___ Working data ___

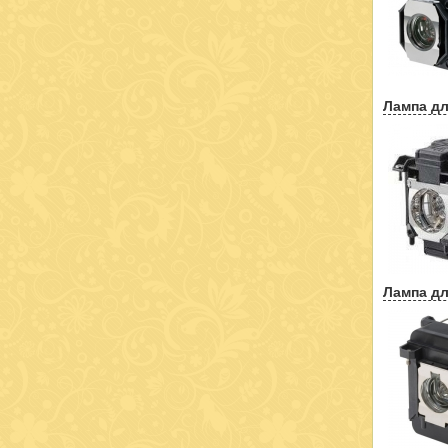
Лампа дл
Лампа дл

___
___ Working data ___

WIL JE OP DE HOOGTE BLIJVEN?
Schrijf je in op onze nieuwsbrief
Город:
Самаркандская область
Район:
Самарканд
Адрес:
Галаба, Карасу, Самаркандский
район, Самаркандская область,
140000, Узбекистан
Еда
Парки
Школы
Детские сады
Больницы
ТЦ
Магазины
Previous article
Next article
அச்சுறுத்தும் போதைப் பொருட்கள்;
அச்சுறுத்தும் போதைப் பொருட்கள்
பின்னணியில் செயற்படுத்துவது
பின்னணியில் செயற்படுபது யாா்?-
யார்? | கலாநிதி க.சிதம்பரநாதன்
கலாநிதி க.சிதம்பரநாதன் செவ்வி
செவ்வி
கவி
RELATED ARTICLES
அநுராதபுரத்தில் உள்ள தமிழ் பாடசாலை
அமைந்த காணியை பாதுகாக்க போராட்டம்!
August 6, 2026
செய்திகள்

___

▶ [About this task]:
Some lines contain the word "Самаркандская". Pull each one out of the listing.

▶ [Answer]:
Самаркандская область
район, Самаркандская область,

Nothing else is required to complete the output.